Tanguy Anselme, 45 ans, ou plutôt sa majesté Tanguy Anselme, avocat bouffi d’orgueil, a été retrouvé mort l’année d’avant, dans la nuit du 7 au 8 novembre 2022. Le corps était dans un petit village de Belgique, la voiture garée dans le centre de Mille, à plus de 280 kilomètres. Il y a aussi un baveux spécialisé dans la criminalité financière. Cest un bel imbroglio. Et pas vraiment le rayon de la juge et du greffier. D’autant qu’ils sont débordés. Mais Emma Toussaint a réponse à tout et explique à son subordonné qui s’interroge tout autant qu’il s’inquiète  : « Parce que nous sommes les meilleurs », lui rétorque-t-elle, avec son aplomb habituel.

Alors, la voilà lancée au pas de charge.

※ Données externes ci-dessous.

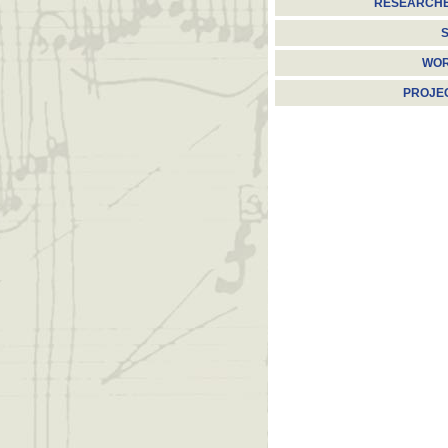
RESEARCH
S
WO
PROJE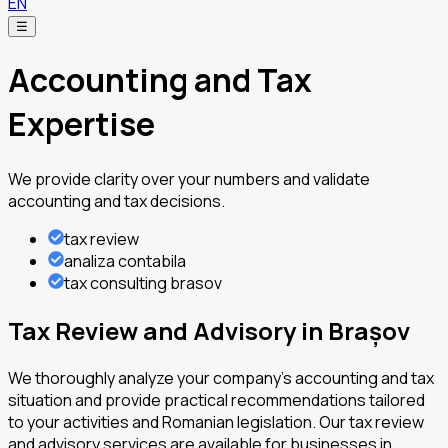
EN
☰
Accounting and Tax
Expertise
We provide clarity over your numbers and validate
accounting and tax decisions.
tax review
analiza contabila
tax consulting brasov
Tax Review and Advisory in Brașov
We thoroughly analyze your company's accounting and tax
situation and provide practical recommendations tailored
to your activities and Romanian legislation. Our tax review
and advisory services are available for businesses in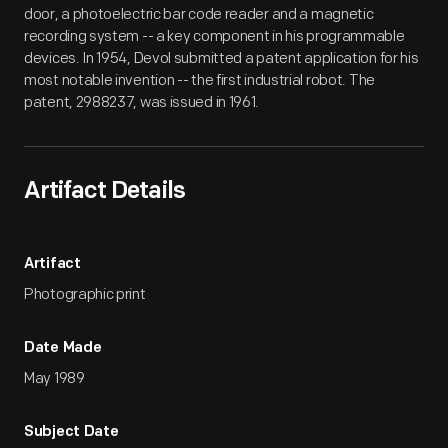
door, a photoelectric bar code reader and a magnetic
recording system -- a key component in his programmable
devices. In 1954, Devol submitted a patent application for his
most notable invention -- the first industrial robot. The
patent, 2988237, was issued in 1961.
Artifact Details
Artifact
Photographic print
Date Made
May 1989
Subject Date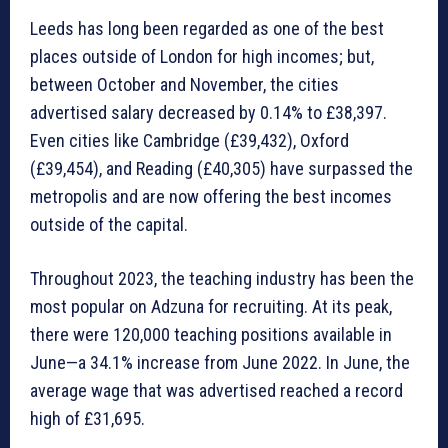
Leeds has long been regarded as one of the best
places outside of London for high incomes; but,
between October and November, the cities
advertised salary decreased by 0.14% to £38,397.
Even cities like Cambridge (£39,432), Oxford
(£39,454), and Reading (£40,305) have surpassed the
metropolis and are now offering the best incomes
outside of the capital.
Throughout 2023, the teaching industry has been the
most popular on Adzuna for recruiting. At its peak,
there were 120,000 teaching positions available in
June—a 34.1% increase from June 2022. In June, the
average wage that was advertised reached a record
high of £31,695.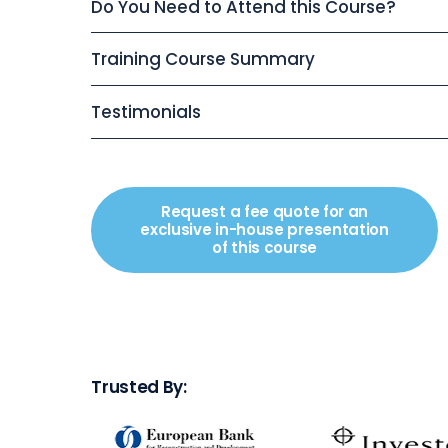
Do You Need to Attend this Course?
Training Course Summary
Testimonials
Request a fee quote for an
exclusive in-house presentation
of this course
Trusted By: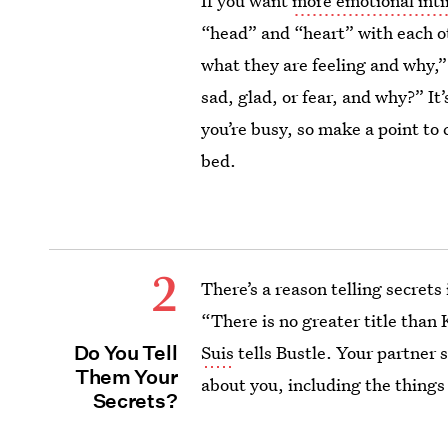
If you want
more emotional int
“head” and “heart” with each ot
what they are feeling and why,”
sad, glad, or fear, and why?” It
you’re busy, so make a point to 
bed.
2
There’s a reason telling secrets
“There is no greater title than 
Do You Tell
Suis
tells Bustle. Your partner
Them Your
about you, including the things
Secrets?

Elle réalise également que la justice s’est réveillée parce que la famille du défunt, lassée du peu d’avancée de l’enquête, avait engagé Marc Dauzier, un enquêteur privé français, « la cinquantaine ventrue, le cheveu rare le charme d’un ouvre-boîte », afin de faire avancer le dossier. De quoi piquer la susceptibilité des confrères belges. D’autant que le Marlowe gaulois a bel et bien levé quelques lièvres comme les opérations clandestines du défunt. Un peu plus gore, le rapport d’autopsie indique notamment qu’une pièce de 5 francs suisse était coincée dans la gorge de l’avocat. Un détail d’importance. Alors, tope- là ! Un check avec son greffier et en dépit de ses réticences initiales, Emma Toussaint est ferrée par l’intrigue.

On apprendra que l’avocat a, comme il se doit, une femme et une maîtresse dévouée, Olga Nikolaïevna, marchande d’art de son métier. En réalité, Monique Vermeulen de son nom de jeune fille. Moins exotique, fausse princesse, mais vraie épouse d’un homme d’affaires russe. Madame Anselme, quant à elle, a déjà repris son nom de jeune fille, nettement plus classieux, Marie Christine de Clermoy. Elle reçoit la justice dans un salon immaculé, et non sans montrer un léger agacement. Elle se présente flanquée de son conseiller, Bernard Dumont. Un monsieur très présent constate la juge qui surnomme immédiatement l’épouse « Diana Krall », pour sa ressemblance avec la chanteuse de jazz. Vous pouvez compter sur Emma Toussaint pour ne pas se laisser balader. Malgré des soucis personnels avec son fils, le seul être qui a le don de la laisser bouche cousue, elle va mener tambour battant cette enquête jusqu’à sa résolution.

Paul Colize prend un malin plaisir à nous raconter cette histoire. Le ton est léger, gentiment insolent, mais la recette du Cosy Crime est bel et bien maîtrisée. Avec en prime, une pointe d’humour belge comme on l’aime.

 « Le Meurtre de la Rue Blanche » de Paul Colize, Éditions Hervé Chopin, 320 pages, 19,50 euros.